> EXERCISE TEXT
----
There’s another crisis looking, even more deadly and destructive than Coronavirus and this time, we must act. We can not afford to turn away any longer. Dealing with the Covid-19 crisis has got me thinking all the more about this next big crisis yet to come. The Climate crisis. It is going to hurt our nation and the globe in ways never imagined. We must be prepared. We have now lived through a crisis, we have seen how quickly we needed to, but could adapt, how behaviours and ways of doing things, we never imagined possible were implemented within days. We also learned how timing is imperative. The point at which the country went into lockdown, when mass gatherings were stopped and when social distancing was introduced, all determined ultimately, how many lives would be saved.
The world’s best scientists have been warning us about the climate crisis for 40 years, their voices getting louder yet in the 40 years since we were first warned, despite many ordinary people’s best efforts, carbon emissions have risen by 60%. More CO2 in the air, means ultimately more warming of the planet. Year on year we reach record temperatures. When we reach 1.5 degrees warmer, it is game over. Life on this planet as we know it will collapse. We don’t have decades, we have years. But getting there will mean dealing with it like it really is. A crisis.
----
> MATERIAL SHOWN

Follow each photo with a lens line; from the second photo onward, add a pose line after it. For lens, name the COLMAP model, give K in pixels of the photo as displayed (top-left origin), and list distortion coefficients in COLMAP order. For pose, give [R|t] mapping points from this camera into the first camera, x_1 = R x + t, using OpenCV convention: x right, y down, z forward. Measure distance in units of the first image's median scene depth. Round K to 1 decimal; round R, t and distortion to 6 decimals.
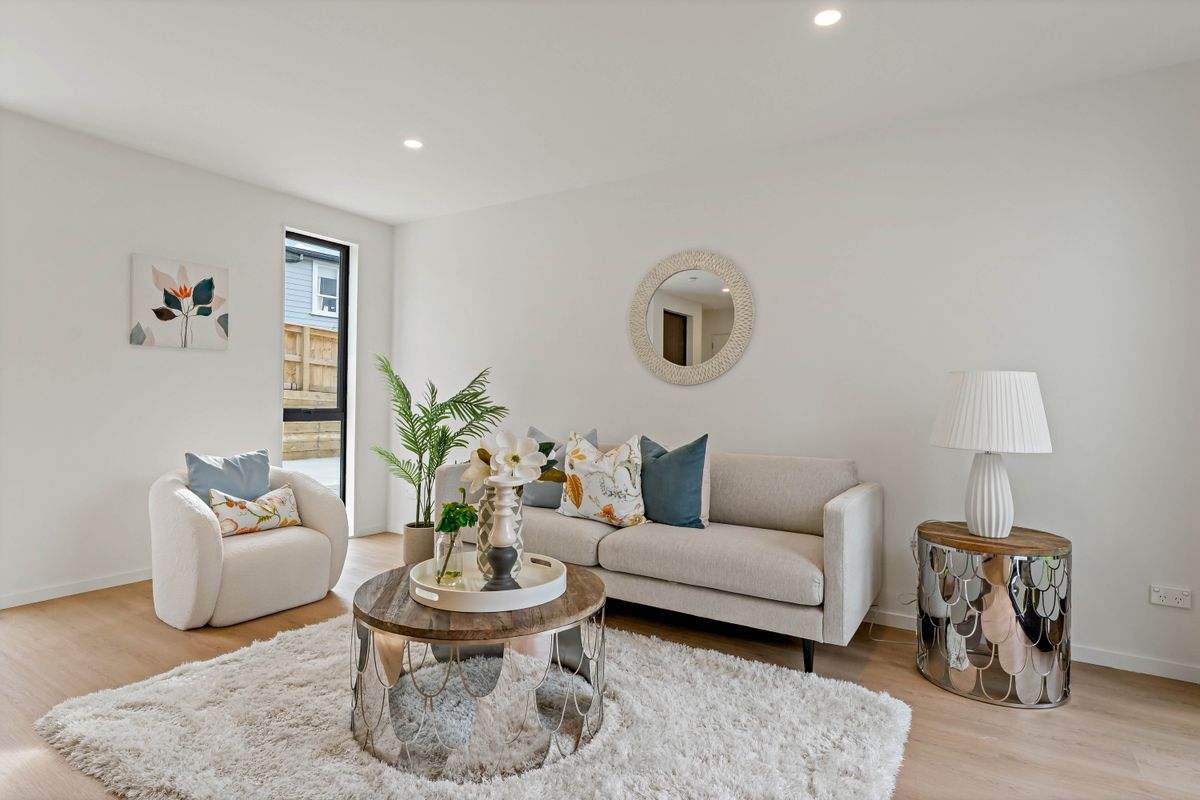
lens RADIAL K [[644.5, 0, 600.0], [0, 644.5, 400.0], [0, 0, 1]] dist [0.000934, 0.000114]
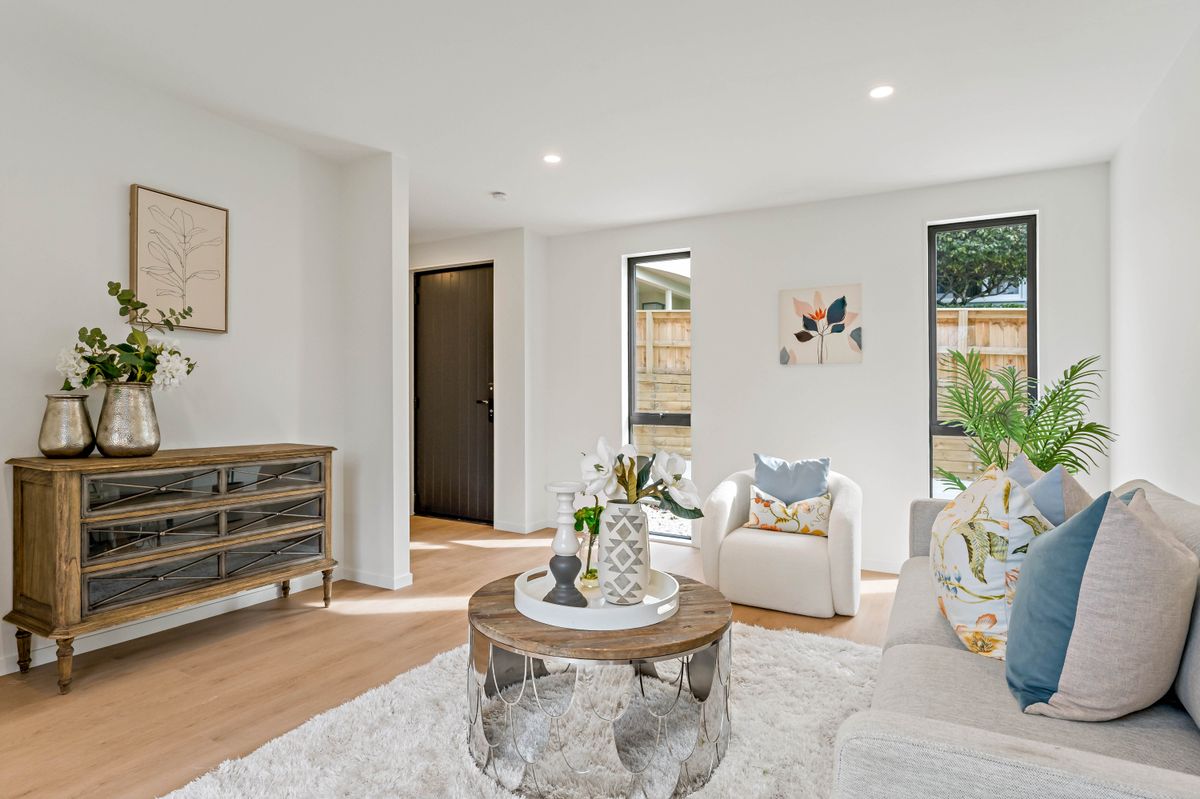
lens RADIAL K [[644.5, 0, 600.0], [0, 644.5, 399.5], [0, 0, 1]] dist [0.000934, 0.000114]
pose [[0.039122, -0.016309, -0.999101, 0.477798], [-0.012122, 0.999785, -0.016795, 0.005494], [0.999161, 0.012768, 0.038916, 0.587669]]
----
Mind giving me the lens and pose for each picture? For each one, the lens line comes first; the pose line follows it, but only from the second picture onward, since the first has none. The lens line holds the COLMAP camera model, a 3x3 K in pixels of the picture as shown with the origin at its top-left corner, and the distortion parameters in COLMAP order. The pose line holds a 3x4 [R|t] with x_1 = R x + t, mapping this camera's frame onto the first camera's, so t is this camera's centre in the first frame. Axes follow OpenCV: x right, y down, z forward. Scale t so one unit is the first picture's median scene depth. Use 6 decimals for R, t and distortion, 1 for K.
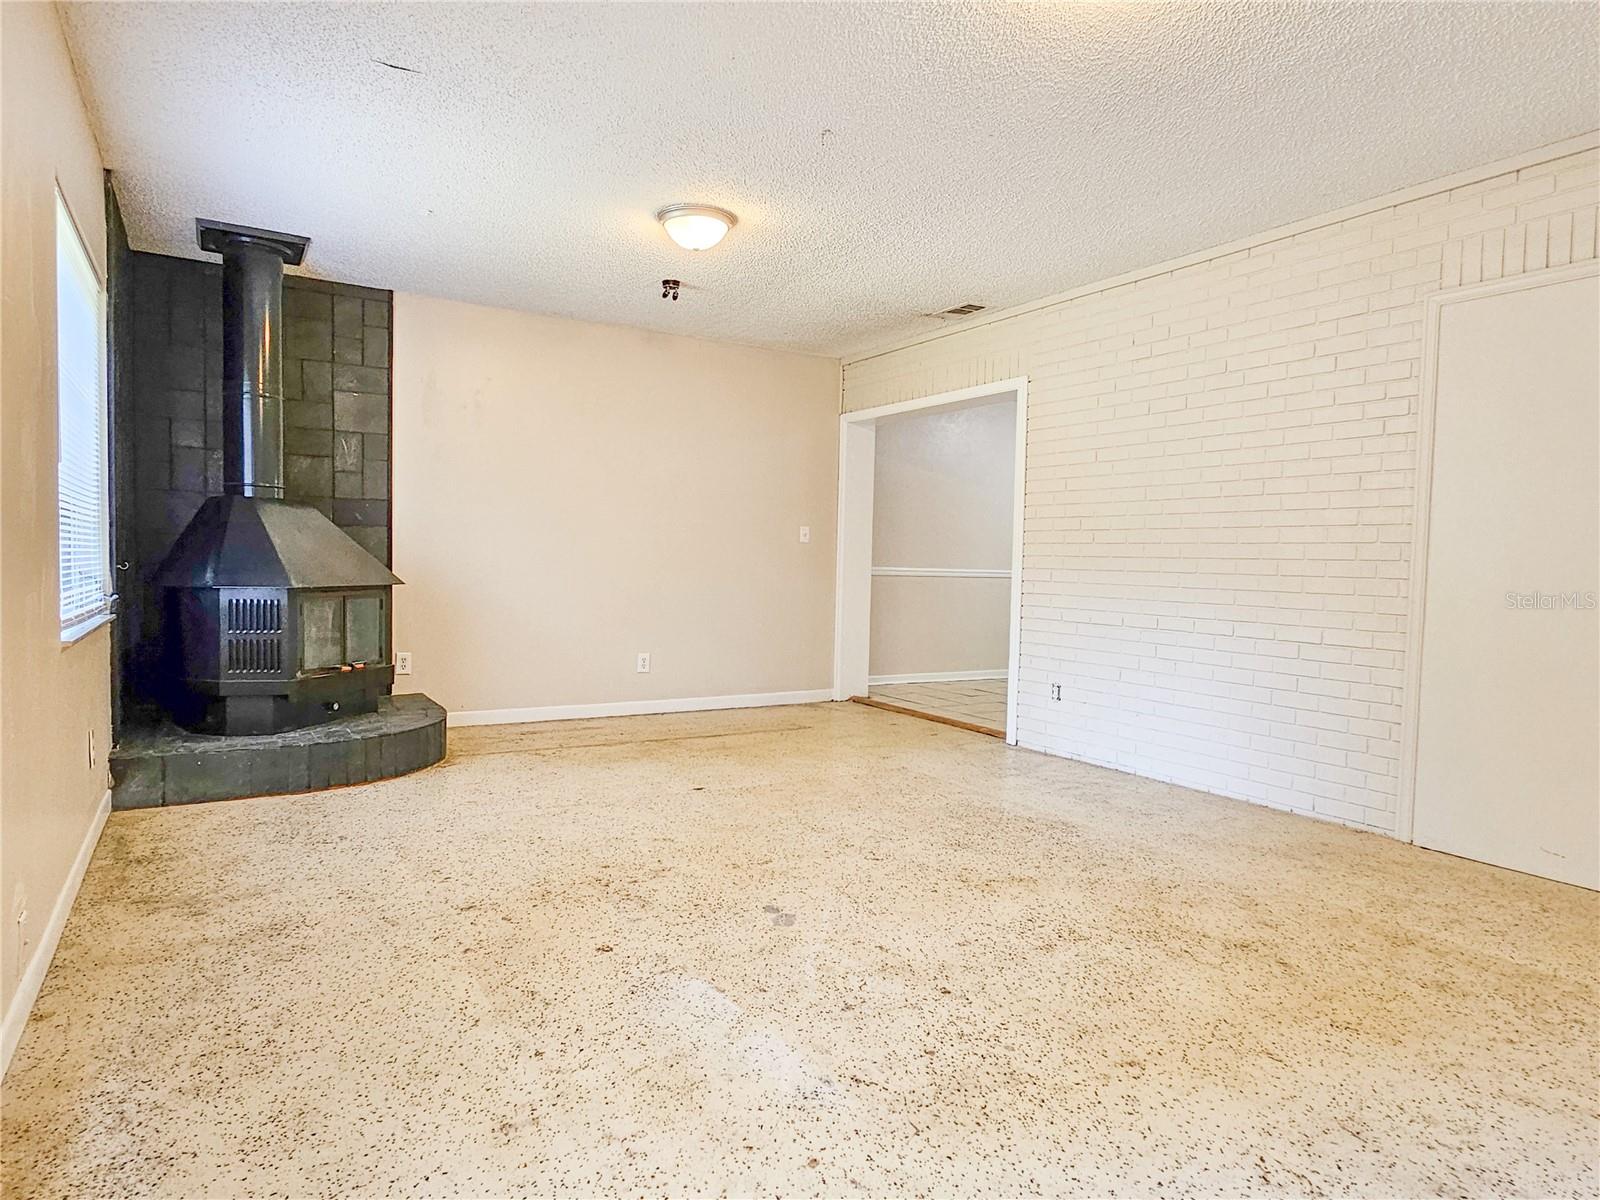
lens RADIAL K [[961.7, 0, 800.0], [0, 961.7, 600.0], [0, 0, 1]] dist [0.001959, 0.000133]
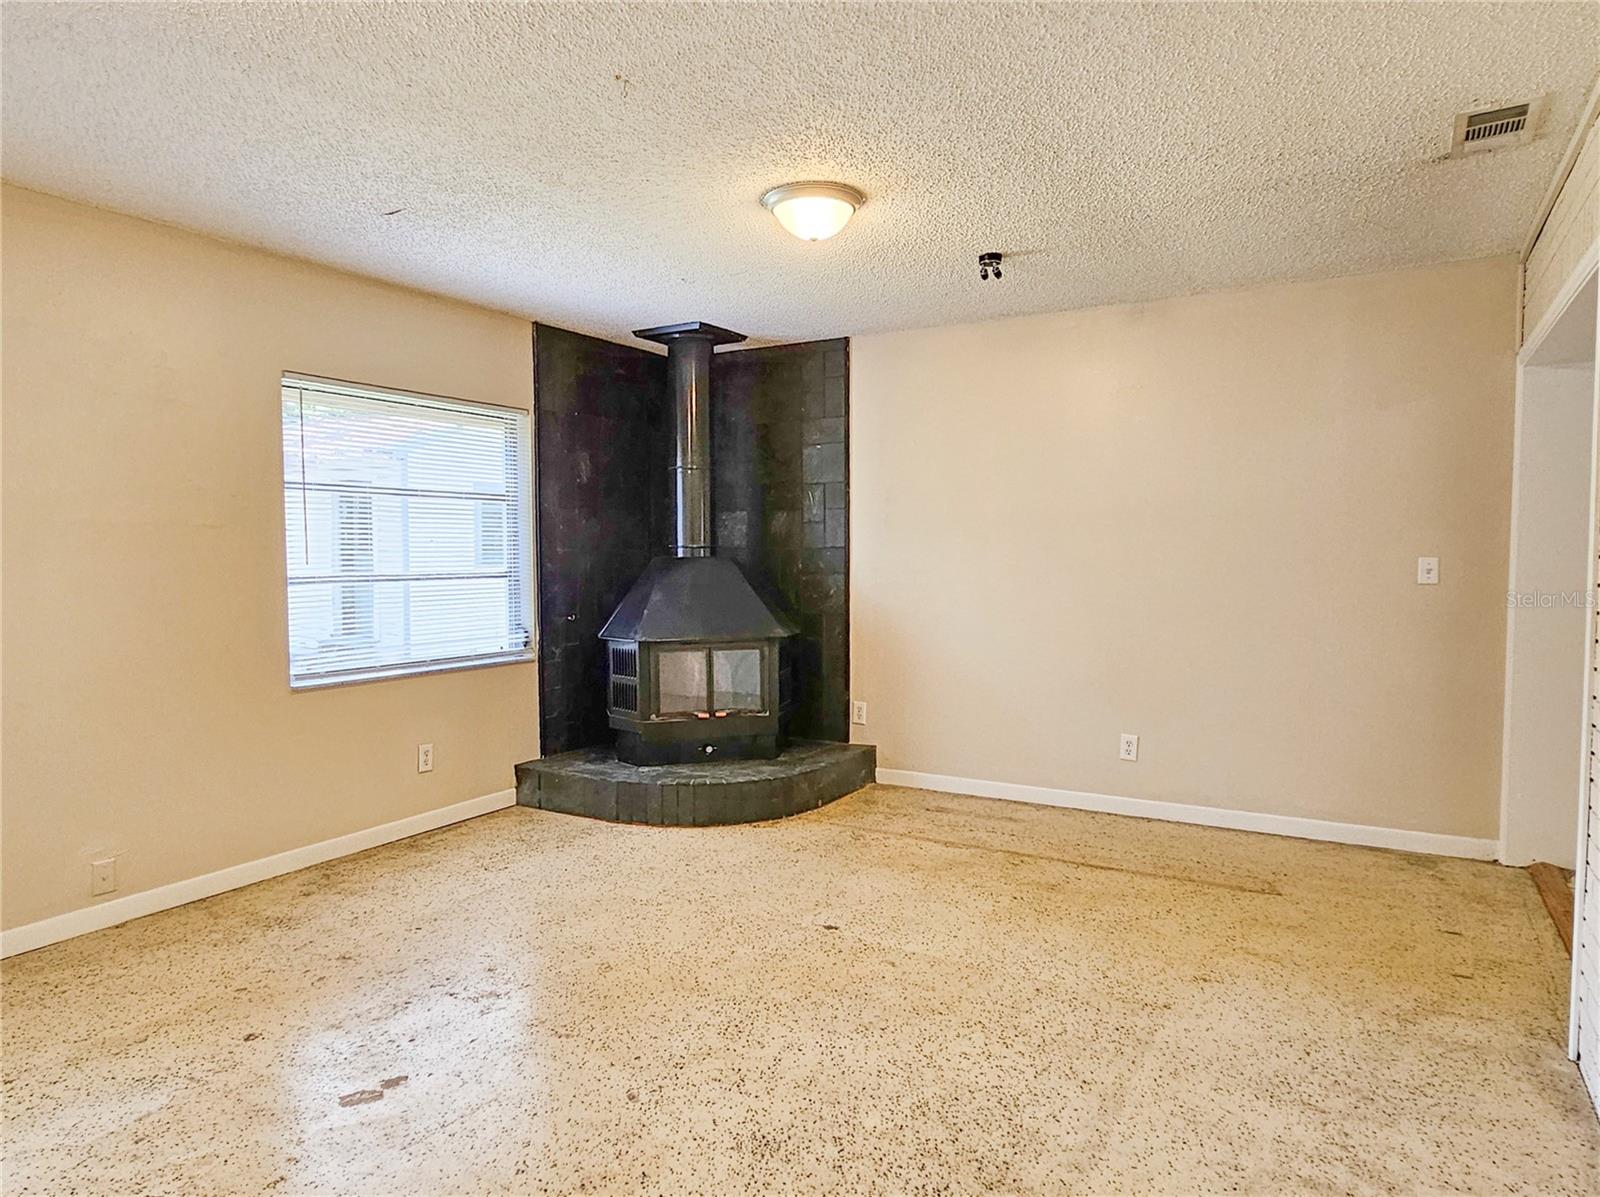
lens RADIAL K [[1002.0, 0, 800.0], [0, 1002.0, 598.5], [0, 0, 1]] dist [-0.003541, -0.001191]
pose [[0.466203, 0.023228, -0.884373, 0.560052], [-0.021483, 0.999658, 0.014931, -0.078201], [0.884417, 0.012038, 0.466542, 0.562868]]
----
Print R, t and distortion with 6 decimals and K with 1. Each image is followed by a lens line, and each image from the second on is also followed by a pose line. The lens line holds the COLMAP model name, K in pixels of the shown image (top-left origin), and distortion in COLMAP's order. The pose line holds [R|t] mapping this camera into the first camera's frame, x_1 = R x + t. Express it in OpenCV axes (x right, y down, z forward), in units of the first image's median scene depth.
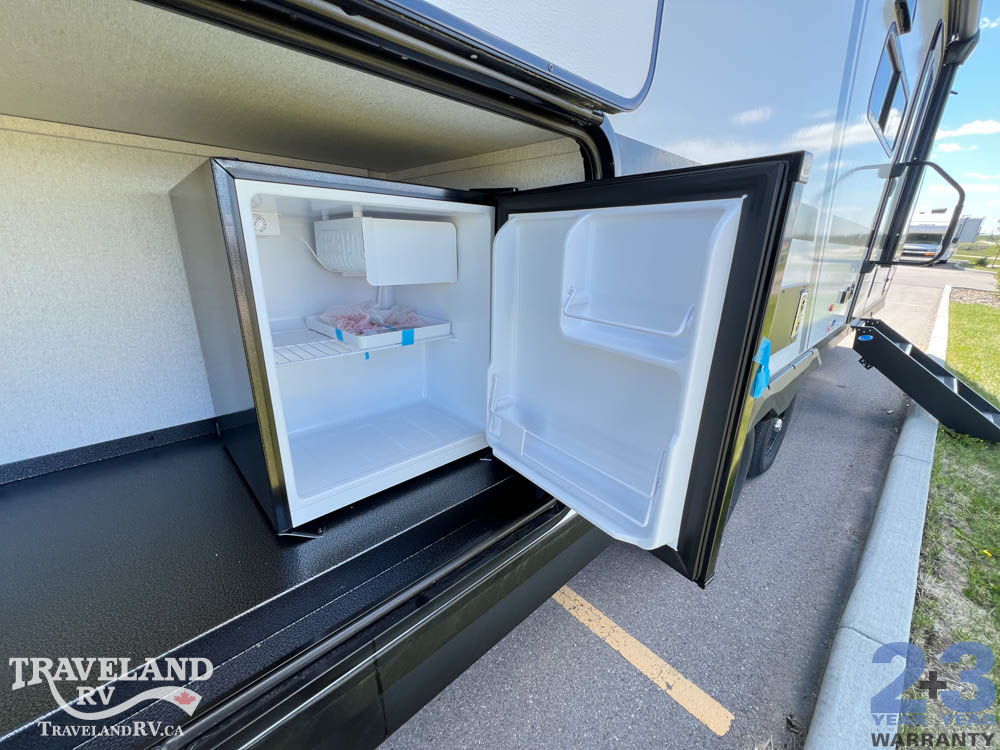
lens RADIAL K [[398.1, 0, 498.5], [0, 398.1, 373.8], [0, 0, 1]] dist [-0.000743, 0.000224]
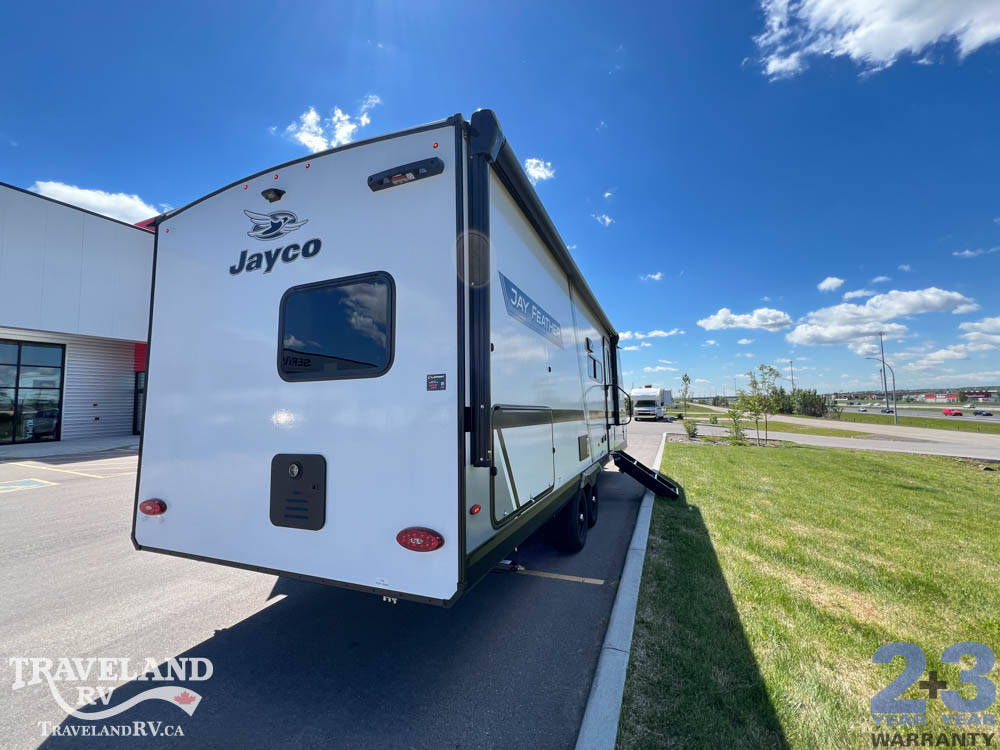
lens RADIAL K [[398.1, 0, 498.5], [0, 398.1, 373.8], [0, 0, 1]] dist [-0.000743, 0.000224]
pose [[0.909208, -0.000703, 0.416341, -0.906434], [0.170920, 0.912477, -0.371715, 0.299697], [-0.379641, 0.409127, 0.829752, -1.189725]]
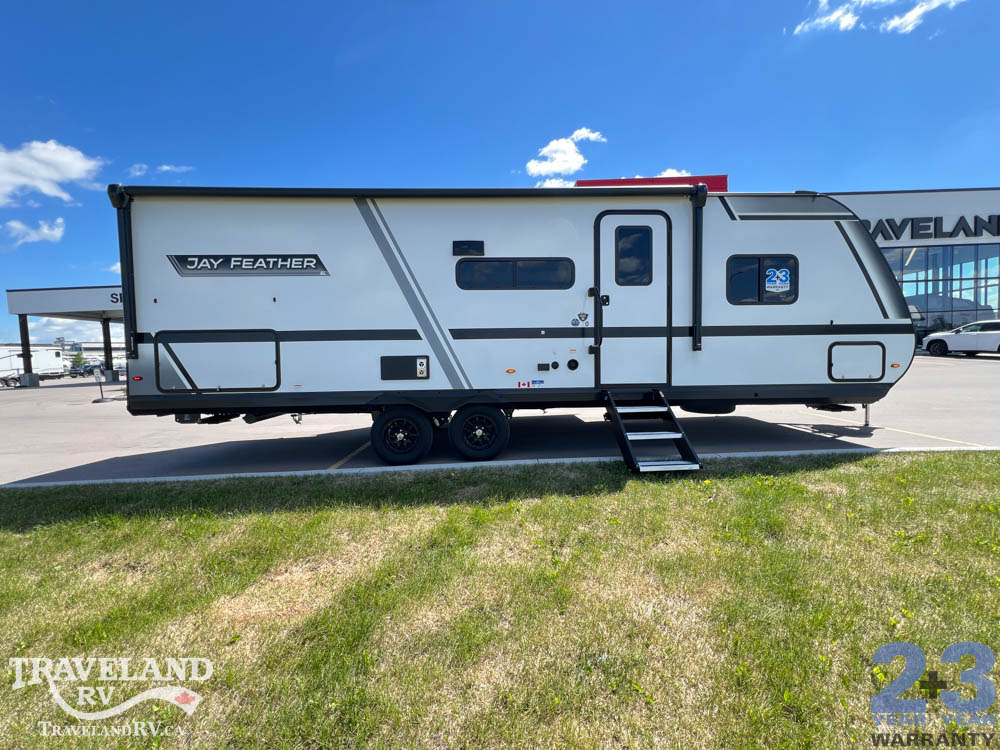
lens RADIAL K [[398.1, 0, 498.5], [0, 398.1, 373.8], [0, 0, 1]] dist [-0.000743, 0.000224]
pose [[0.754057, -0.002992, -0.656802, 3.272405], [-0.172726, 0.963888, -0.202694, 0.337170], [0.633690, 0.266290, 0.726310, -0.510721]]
----
> WORK ITEM
In the text on the climate crisis, by how much have carbon emissions risen since scientists first warned about it?

> OUTPUT
By 60%.